I attended a performance of Teller and Todd Robbins’ Play Dead recently. Lightbulb eating, a disappearing spectator, lights-out spook show displays, a full light seance with Oija board and table tilting (which I participated in on-stage), mentalism and thought reading – there is plenty in the way of magic in this fantastic show. My recitation of these magical inclusions, however, misses the point of the show, as the tricks are carefully woven into the fabric of the play; No audience member would leave thinking they had attended a magic show.
Teller & Robbins have successfully resucitated the midnight spook show. The practitioners of which are fully covered in
Instructions on many of the lights-out effect can be found in
- TARBELL, Harlan. The Tarbell Course in Magic, Volume II. Brooklyn: D. Robbins & Co., Inc. 1927, 1975. Seventh Printing. Cover | Full Title
That said – again – the show isn’t about the magic effects. But I want to single out a single trick: Germain’s Flower growth. Ken Klosterman owns the original Germain Flower Growth apparatus. It is reproduced on pages 210-213 of:
- KLOSTERMAN, Ken, with FUJARI, Gabe. Salon de Magie. Loveland: Klosterman. 2006. 381 pp, with DVD. Cover | Full Title
You won’t recognize it in it’s current form in Play Dead, however – but the Flower Growth is there. Disguised as an innocent table and moved carelessly into place by Robbins (just as Germain did 100 years ago), his haphazard actions bely the precise placement which undoubtedly must occur for the illusion to be a success. A brief blackout – in keeping with midnight spook show theme…Robbin’s draws focus on a bucket of ashes as the focal point in his retelling of a touching personal story…and then…you catch a brief, fleeting glimpse of…
Well, that would be spoiling it.
Klosterman writes, “[W]hen Teller saw the effect performed at the Salon, he was so emotionally moved that I just had to give him the parlor-size version.”
The definitive work on the Germain Flower Growth hides in
- CRAMER, Stuart and KARR, Todd, ed. Germain the Wizard. Seattle: The Miracle Factory. 2002. 624 pp. Cover | Full Title
Chapter 5 shows us the development of Germain’s Flower Growth over time. However the real gem is the final chapter “Looking-Glass Wizard”, by Teller. It tells of his childhood “meeting” with Germain by way of his reading of The Secrets of Karl Germain and Germain the Wizard an his Legerdemain (both reprinted in the Karr book) in the public library:
I embraced Germain utterly. I embraced his aggressive love of things poetic. I embraced his passion for visual magic and his disdain for box tricks. I modeled my sense of scale on his, and aspired to stage magic that would not dwarf the human performer.

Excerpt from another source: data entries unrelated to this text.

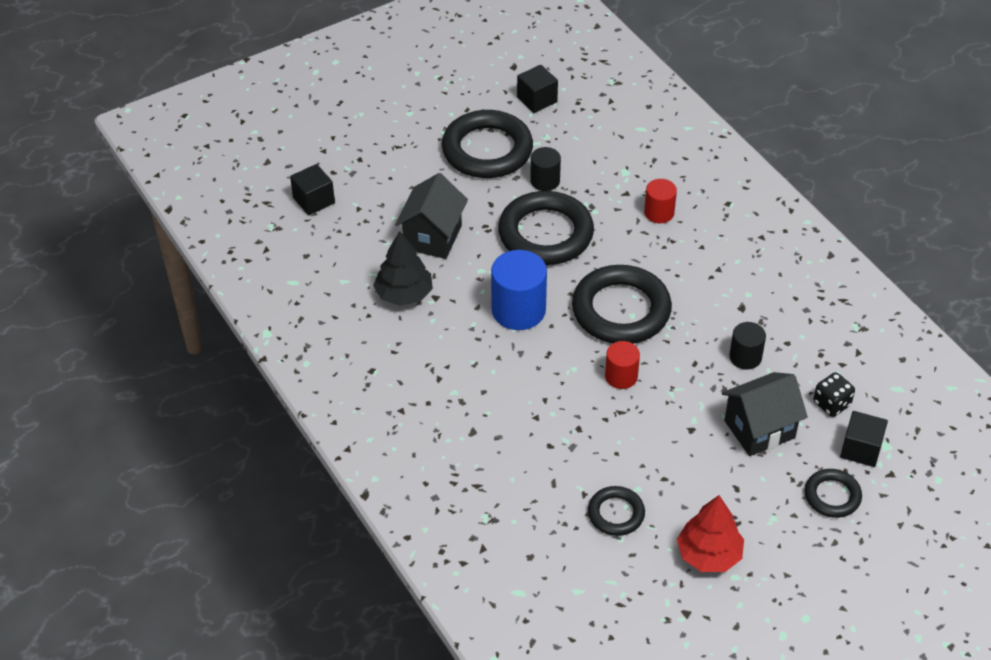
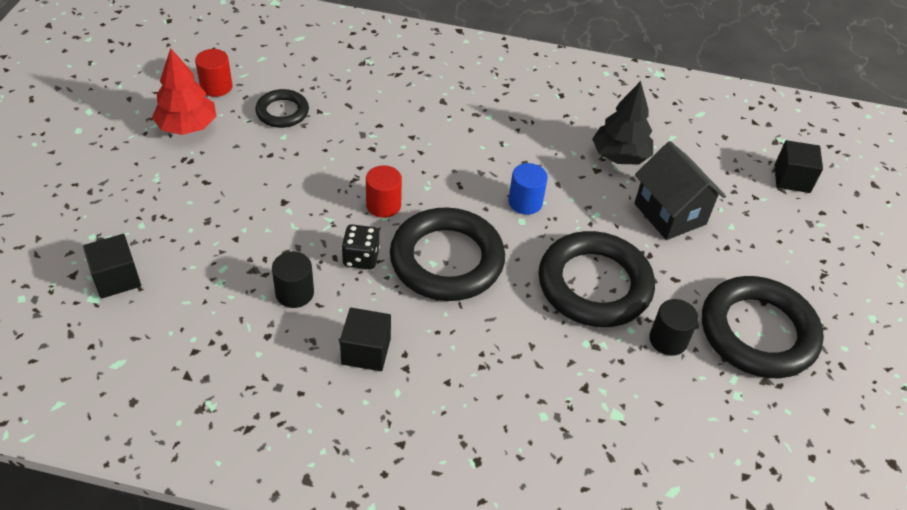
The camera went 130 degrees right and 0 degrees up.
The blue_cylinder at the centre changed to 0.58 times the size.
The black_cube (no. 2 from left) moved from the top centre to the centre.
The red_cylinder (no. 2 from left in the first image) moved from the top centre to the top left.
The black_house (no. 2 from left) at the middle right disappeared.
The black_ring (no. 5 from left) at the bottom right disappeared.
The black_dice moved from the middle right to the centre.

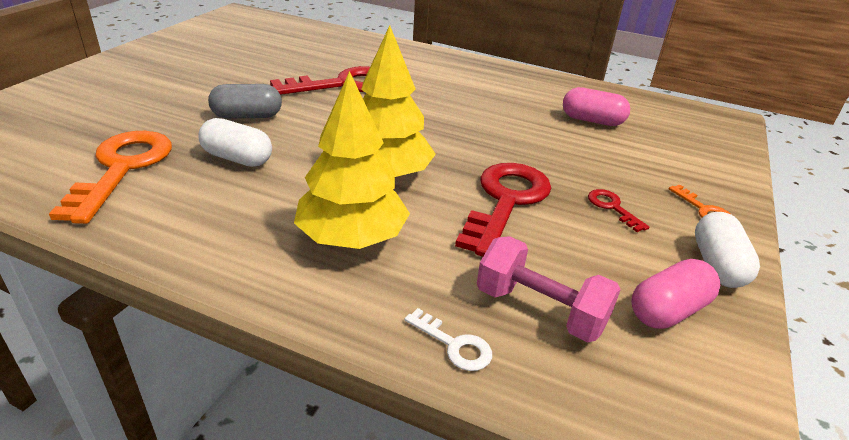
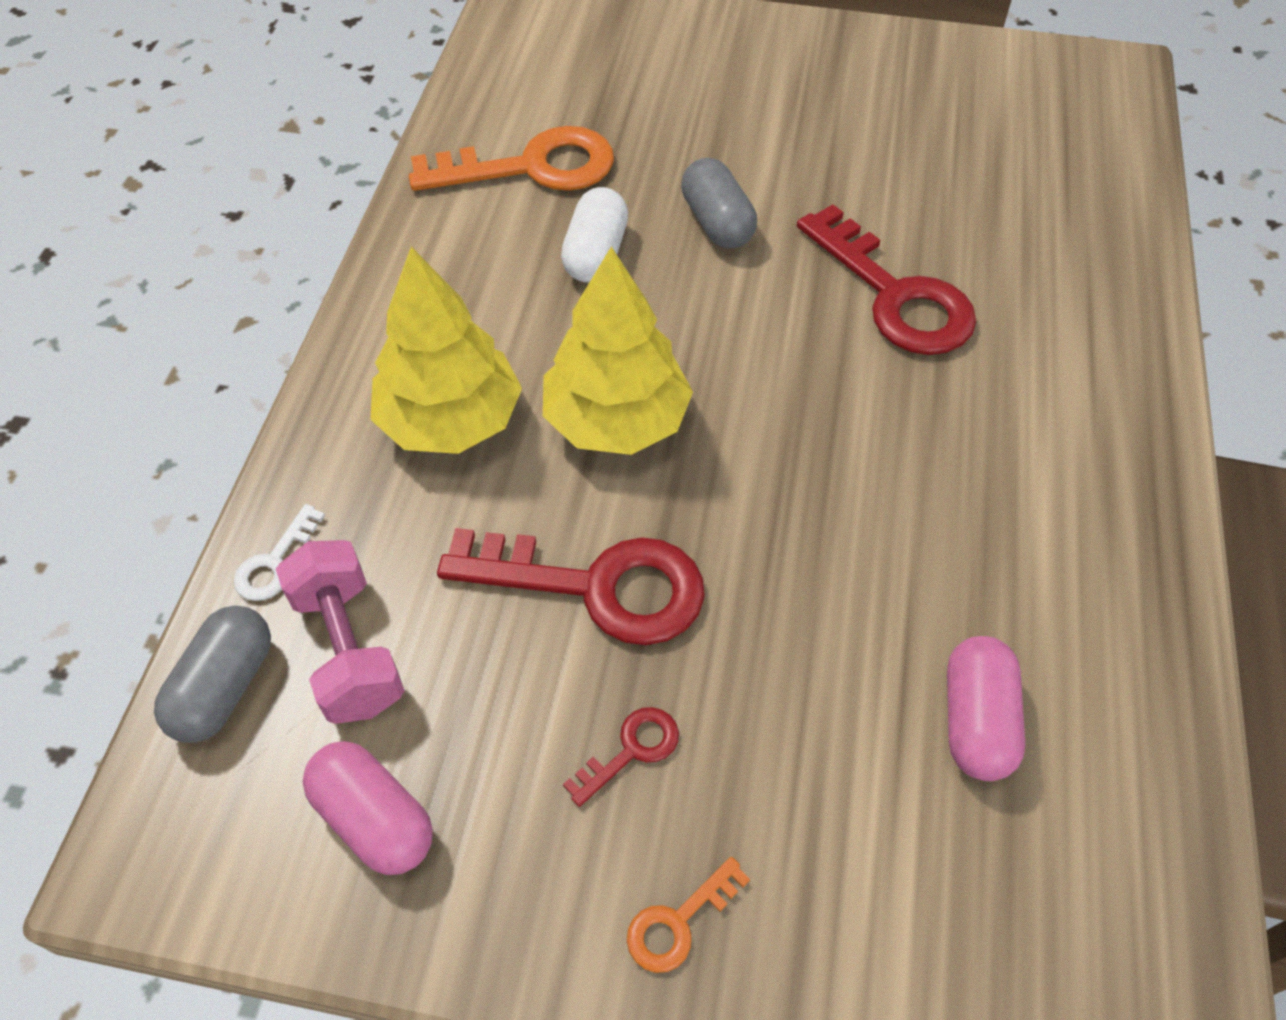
The camera went 80 degrees right and 20 degrees up.
The pink_dumbbell at the centre turned 45 degrees counterclockwise.
The white_capsule (no. 2 from left) at the middle right disappeared.
The grey_capsule (no. 1 from left) at the middle left appeared.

Germain never wrote a textbook on theory. Then again, neither did Bach or Shakespeare. Great artists often leave us models rather than instructions. And I’d much rather study these models than formulas deduced by scholars and codified by textbooks. Models show us method and technique in the context of beauty they serve. Models do not oversimplify, nor do they give us the impression that creating art is merely filling in the spaces in a paint-by-numbers pattern.
Germain’s Flower Growth is a perfect model.
Indeed it is.
A Phoenix from the Ashes, both literally and figuratively, Germain lives on again as model in fresh clothing in Play Dead. Thank you, Teller, for a wonderful lesson in magic. I felt much of what you must have felt those many years ago in Klosterman’s museum.